Le capitalisme, en effet, « est entré dans une phase à bien des égards ‘‘apocalyptique’’ »12. Et c’est un marxiste, donc un athée, qui dit cela, Étienne Balibar. Les conséquences économiques du Covid-19 sont là pour l’attester, avec son lot de faillites d’entreprises, de nouveaux chômeurs et de coulissiers ruinés. L’annonce de la création d’une bad bank13 est là pour enfoncer le clou, pour ceux qui seraient sceptiques, par excès d’optimisme, tels Pangloss dans Candide de Voltaire...


 


1https://www.lexpress.fr/actualite/monde/proche-moyen-orient/au-bord-de-la-faillite-le-liban-fait-face-a-une-catastrophe_2115964.html


2Cette thèse selon laquelle « l'essence du capitalisme repose sur la propriété privée des moyen de production » est par exemple exprimée par Jean Robelin dans « Marx et l'avenir du capitalisme » in Revue de Métaphysique et de Morale, Octobre-décembre 2018, n°4, p. 479.

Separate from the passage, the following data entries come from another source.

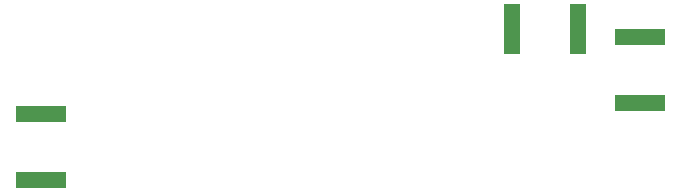
<source format=gbr>
%TF.GenerationSoftware,KiCad,Pcbnew,(6.0.2)*%
%TF.CreationDate,2022-12-27T17:28:47-08:00*%
%TF.ProjectId,qsd_revB,7173645f-7265-4764-922e-6b696361645f,rev?*%
%TF.SameCoordinates,Original*%
%TF.FileFunction,Paste,Bot*%
%TF.FilePolarity,Positive*%
%FSLAX46Y46*%
G04 Gerber Fmt 4.6, Leading zero omitted, Abs format (unit mm)*
G04 Created by KiCad (PCBNEW (6.0.2)) date 2022-12-27 17:28:47*
%MOMM*%
%LPD*%
G01*
G04 APERTURE LIST*
%ADD10R,1.350000X4.200000*%
%ADD11R,4.200000X1.350000*%
G04 APERTURE END LIST*
D10*
%TO.C,J3*%
X156001100Y-91154600D03*
X161651100Y-91154600D03*
%TD*%
D11*
%TO.C,J2*%
X116163600Y-98304600D03*
X116163600Y-103954600D03*
%TD*%
%TO.C,J1*%
X166888600Y-97429600D03*
X166888600Y-91779600D03*
%TD*%
M02*

</source>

3Marcel Gauchet soutient quil faut « reconnaître la spécificité chrétienne comme un facteur matriciel et déterminant dans la genèse des articulations qui singularisent fondamentalement notre univers, qu'il s'agisse du rapport à la nature, des formes de la pensée, du mode de coexistence des êtres ou de l'organisation politique. », Le désenchantement du monde. Une histoire politique de la religion, Paris, Gallimard, 1985, p. II.


4Voir par exemple Charles Carrière, « Renouveau espagnol et prêt à la grosse aventure : Cadix dans la seconde moitié du XVIIIe siècle », Revue d'Histoire moderne et contemporaine, 1978, p. 221-252.


5Laurier Turgeon, Une histoire de la Nouvelle-France. Français et Amérindiens au XVIe siècle, Paris, Belin, 2019, p. 47.


6Tocqueville, L’Ancien régime et la Révolution, Paris, Gallimard, 1987, p. 243.


7Charles Maurras, Enquête sur la monarchie, Paris, Nouvelle Librairie Nationale, 1925, XCV.


8Ibid, p. CXXVII.


9Alexis de Tocqueville, op. cit., p. 245.


10Ibid., 246.


11Ibid., p. 105-106.


12Étienne Balibar, « Sur l'expropriation des expropriateurs », in Revue de Métaphysique et de Morale, Octobre-décembre 2018, n°4, p. 479.